Sensitivity analysis¶

Sobol sensitivity indices answer the canonical which input drives the output question for a stochastic sweep. gmat_sweep.sensitivity (sobol_sample + sobol_analyze) wraps SALib so you can produce a Saltelli sample design, run the sweep through the existing sweep(samples=...) path, and read the indices off without assembling SALib's problem dict by hand.

Install¶

The dependency is gated behind an optional extra so the default install stays slim:

pip install gmat-sweep[sensitivity]

Workflow¶

The three steps are: build the sample design, run the sweep, analyse.

from gmat_sweep import sweep, sobol_sample, sobol_analyze

perturb = {
    "CoastTime":    ("uniform", 0.0, 1200.0),
    "Inj.Element1": ("normal", 1.0, 0.05),
    "Inj.Element2": ("normal", 0.0, 0.05),
    "Inj.Element3": ("normal", 0.0, 0.05),
}

# 1. Saltelli/Sobol sample design — n*(2D+2) rows for D=4, so n=128 → 1280 runs.
samples = sobol_sample(perturb, n=128, seed=42)

# 2. Run the sweep through the explicit-row entry point.
df = sweep("injection_dispersion.script", samples=samples)

# 3. Sobol indices on the metric of interest.
indices = sobol_analyze(df, perturb, metric="Sat.X", seed=42)
print(indices)

sobol_analyze returns a tidy long DataFrame with columns kind / param_a / param_b / value / conf:

kind	param_a	param_b	value	conf
S1	CoastTime	NaN	0.41	0.03
S1	Inj.Element1	NaN	0.18	0.02
...
ST	CoastTime	NaN	0.55	0.04
...
S2	CoastTime	Inj.Element1	0.07	0.05

kind="S1" is the first-order index (parameter alone), "ST" is the total-order index (parameter plus all its interactions), and "S2" is the pairwise second-order index. conf is SALib's 95 % bootstrap confidence half-width — interpret index values as value ± conf.

Sample size¶

The Saltelli design generates n * (2*D + 2) runs at calc_second_order=True and n * (D + 2) runs at calc_second_order=False, where D = len(perturb).

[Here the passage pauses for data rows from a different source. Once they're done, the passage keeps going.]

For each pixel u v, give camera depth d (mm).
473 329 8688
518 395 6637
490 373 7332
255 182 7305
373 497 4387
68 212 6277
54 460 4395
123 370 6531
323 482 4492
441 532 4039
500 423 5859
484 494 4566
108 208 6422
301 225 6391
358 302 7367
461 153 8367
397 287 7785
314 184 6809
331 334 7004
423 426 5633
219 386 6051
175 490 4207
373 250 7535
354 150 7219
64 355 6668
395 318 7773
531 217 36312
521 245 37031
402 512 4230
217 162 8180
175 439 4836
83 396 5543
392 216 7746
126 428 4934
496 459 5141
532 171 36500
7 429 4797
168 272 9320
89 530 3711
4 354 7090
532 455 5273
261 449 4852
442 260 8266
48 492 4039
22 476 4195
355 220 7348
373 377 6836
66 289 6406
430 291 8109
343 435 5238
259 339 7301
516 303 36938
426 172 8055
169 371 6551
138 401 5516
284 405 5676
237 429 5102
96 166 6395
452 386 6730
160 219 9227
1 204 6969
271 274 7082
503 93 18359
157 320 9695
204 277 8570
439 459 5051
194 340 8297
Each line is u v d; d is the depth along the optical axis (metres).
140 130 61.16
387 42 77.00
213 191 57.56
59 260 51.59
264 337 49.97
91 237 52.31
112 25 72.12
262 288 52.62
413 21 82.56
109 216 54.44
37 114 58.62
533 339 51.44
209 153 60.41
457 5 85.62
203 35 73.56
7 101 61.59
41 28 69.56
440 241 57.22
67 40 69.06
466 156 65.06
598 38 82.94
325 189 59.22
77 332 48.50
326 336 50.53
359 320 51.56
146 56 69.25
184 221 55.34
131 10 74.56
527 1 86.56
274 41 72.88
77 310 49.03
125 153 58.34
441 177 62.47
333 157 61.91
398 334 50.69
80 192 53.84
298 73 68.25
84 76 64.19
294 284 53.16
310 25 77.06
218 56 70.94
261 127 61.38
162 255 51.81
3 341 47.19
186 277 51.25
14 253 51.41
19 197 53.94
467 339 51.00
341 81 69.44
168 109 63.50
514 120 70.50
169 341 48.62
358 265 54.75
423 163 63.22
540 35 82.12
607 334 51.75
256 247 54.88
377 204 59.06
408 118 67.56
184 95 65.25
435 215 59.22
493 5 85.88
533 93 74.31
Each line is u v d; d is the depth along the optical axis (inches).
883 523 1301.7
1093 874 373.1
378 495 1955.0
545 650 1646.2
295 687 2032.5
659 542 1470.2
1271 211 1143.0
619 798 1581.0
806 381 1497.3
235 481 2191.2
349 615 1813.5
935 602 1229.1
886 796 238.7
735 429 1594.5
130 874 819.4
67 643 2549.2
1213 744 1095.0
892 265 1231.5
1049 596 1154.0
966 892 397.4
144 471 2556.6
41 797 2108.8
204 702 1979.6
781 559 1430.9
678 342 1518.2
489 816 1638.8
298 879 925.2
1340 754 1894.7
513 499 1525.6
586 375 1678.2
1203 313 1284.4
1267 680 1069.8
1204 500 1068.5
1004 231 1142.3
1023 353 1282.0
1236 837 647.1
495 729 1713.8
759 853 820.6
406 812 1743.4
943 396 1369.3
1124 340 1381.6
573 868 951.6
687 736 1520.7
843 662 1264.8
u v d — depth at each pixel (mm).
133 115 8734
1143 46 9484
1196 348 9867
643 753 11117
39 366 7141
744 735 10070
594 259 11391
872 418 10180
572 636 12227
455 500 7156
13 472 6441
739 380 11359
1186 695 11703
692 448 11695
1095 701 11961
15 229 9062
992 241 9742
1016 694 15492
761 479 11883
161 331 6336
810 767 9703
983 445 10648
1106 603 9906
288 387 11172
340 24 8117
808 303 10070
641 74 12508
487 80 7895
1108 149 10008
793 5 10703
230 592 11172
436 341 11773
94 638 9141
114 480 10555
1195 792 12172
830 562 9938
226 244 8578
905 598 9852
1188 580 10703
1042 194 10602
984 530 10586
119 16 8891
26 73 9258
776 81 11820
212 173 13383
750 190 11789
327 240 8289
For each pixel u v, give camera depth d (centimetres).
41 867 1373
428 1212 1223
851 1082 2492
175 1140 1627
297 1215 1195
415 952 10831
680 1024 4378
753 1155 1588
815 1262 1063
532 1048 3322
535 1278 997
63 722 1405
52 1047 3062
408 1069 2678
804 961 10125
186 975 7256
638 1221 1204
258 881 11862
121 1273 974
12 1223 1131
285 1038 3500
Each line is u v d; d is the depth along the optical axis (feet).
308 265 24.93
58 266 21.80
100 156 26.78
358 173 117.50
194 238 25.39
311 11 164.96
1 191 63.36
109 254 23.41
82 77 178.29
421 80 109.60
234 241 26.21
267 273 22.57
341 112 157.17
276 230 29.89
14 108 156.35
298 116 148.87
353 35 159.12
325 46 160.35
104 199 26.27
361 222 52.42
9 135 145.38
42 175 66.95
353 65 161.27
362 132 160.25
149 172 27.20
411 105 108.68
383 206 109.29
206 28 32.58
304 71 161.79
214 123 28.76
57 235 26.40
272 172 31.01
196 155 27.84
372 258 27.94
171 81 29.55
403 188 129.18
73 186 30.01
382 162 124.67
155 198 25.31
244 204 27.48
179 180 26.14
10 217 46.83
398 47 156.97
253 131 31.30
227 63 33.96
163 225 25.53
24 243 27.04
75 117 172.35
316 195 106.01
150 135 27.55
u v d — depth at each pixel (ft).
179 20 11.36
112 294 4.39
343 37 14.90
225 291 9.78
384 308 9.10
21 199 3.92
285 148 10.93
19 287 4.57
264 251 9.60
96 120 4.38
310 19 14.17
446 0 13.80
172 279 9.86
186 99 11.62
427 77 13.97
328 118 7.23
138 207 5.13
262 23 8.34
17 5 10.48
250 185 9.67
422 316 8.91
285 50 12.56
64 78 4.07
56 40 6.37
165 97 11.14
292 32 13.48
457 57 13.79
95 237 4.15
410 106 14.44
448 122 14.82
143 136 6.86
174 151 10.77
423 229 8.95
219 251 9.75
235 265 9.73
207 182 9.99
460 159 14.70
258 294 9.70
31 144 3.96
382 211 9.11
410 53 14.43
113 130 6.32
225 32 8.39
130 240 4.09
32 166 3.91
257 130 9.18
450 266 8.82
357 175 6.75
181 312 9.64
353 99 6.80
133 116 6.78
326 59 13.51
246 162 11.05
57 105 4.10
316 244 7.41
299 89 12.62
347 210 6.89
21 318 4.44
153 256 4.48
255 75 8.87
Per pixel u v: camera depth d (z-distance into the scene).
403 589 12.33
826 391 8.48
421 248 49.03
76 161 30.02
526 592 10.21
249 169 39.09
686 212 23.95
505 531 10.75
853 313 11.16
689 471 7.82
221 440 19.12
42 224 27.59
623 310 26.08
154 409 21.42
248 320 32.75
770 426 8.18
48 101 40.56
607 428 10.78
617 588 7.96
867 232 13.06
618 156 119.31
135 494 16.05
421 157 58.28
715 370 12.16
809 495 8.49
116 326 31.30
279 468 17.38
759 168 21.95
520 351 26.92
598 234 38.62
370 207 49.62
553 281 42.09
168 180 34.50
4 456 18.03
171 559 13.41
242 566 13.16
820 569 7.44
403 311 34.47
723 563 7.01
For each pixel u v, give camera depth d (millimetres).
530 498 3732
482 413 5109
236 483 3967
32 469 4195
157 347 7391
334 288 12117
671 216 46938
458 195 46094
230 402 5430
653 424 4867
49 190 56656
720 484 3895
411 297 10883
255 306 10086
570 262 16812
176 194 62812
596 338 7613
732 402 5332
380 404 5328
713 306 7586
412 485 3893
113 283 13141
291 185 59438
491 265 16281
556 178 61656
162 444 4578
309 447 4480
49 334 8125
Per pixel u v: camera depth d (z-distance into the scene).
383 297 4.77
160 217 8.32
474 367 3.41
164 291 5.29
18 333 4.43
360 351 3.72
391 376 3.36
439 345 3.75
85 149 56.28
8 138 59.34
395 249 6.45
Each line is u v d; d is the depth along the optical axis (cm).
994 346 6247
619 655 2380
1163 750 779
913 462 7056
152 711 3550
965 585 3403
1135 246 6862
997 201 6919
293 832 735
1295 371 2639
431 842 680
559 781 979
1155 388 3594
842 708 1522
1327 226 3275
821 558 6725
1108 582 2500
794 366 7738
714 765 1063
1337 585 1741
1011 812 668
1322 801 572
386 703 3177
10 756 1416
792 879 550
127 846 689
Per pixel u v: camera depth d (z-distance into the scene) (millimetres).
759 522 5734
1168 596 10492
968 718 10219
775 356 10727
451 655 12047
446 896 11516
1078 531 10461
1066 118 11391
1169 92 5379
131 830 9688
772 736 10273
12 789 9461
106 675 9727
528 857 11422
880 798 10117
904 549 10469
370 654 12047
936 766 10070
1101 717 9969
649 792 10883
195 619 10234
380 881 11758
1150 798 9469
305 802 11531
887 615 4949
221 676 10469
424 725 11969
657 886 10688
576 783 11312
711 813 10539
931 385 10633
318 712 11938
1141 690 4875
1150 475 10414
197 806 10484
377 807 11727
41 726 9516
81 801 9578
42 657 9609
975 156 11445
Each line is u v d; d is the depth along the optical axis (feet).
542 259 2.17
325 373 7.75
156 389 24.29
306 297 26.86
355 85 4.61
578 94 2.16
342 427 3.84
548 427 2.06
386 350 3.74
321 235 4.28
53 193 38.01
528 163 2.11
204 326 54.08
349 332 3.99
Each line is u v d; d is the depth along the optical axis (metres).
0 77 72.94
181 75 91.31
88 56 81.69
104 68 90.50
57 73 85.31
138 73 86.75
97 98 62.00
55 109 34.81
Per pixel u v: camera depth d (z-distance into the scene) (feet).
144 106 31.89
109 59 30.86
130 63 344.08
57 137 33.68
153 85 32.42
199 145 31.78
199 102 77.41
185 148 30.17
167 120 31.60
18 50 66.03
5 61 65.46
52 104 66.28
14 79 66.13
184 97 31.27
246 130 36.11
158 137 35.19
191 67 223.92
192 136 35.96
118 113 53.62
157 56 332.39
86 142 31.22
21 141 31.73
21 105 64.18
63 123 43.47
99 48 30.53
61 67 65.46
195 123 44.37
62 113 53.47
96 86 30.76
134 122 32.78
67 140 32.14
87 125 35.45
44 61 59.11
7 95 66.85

Pick n as a power of two; SALib's authors recommend n ≥ 1024 for stable estimates on most engineering problems.

If the second-order pairwise indices aren't part of the question, trade them away to halve the run count:

samples = sobol_sample(perturb, n=128, seed=42, calc_second_order=False)
df = sweep("...", samples=samples)
indices = sobol_analyze(df, perturb, metric="Sat.X", seed=42, calc_second_order=False)

The flag must match between the two calls — sobol_analyze doesn't re-derive it from the row count.

Reducing per-run output to a scalar¶

metric collapses the (run_id, time)-MultiIndexed sweep result to one scalar per run:

metric="Sat.X" — convenience for value of Sat.X at each run's final time-step (the typical end-of-mission state).
metric=callable — receives the full DataFrame, returns a pd.Series indexed by run_id. Use this for derived quantities like miss distance, total Δv, or any quantile across the run's trajectory.

import numpy as np

def terminal_radius(df):
    last = df.groupby(level="run_id").tail(1)
    return np.sqrt(last["Sat.X"]**2 + last["Sat.Y"]**2 + last["Sat.Z"]**2)

indices = sobol_analyze(df, perturb, metric=terminal_radius, seed=42)

Distribution shapes¶

sobol_sample accepts the same perturb mapping as monte_carlo: the three shorthand tuples (("normal", mu, sigma), ("uniform", lo, hi), ("lognormal", mu, sigma)) and any pre-frozen scipy.stats.rv_frozen. The unit-cube design from SALib is lifted into each parameter's marginal via the distribution's ppf — generalising past SALib's own dists knob to anything scipy.stats can freeze.

Failure modes¶

sobol_analyze rejects a sweep result that contains any __status != "ok" rows: SALib cannot ingest the NaN-padded values that failed/skipped runs leave behind. Filter explicitly first:

df_ok = df[df["__status"] == "ok"]
indices = sobol_analyze(df_ok, perturb, metric="Sat.X", seed=42)

Be aware that filtering breaks the Saltelli design's row balance — if runs failed in the middle, the indices on the survivors are no longer unbiased estimates. For a clean answer, re-launch the failed rows (gmat-sweep resume) before analysing.

Determinism¶

Two sobol_sample(..., seed=K) calls produce bit-equal DataFrames at the same (perturb, n, seed, calc_second_order). Two sobol_analyze(..., seed=K) calls produce bit-equal indices and bootstrap confidence intervals against the same Y vector. Saltelli seeding is independent of monte_carlo's per-run-name seeding contract — they are separate samplers.

What SALib methods are wrapped¶

gmat_sweep.sensitivity ships Sobol only. SALib also exposes Morris, FAST, RBD-FAST, and DGSM samplers and analyses; if your work needs one of those, the same recipe (sobol_sample's unit-cube + ppf lift, applied to the SALib sampler, then handed to sweep(samples=...)) generalises in three lines — open an issue if you'd like the wrappers upstreamed.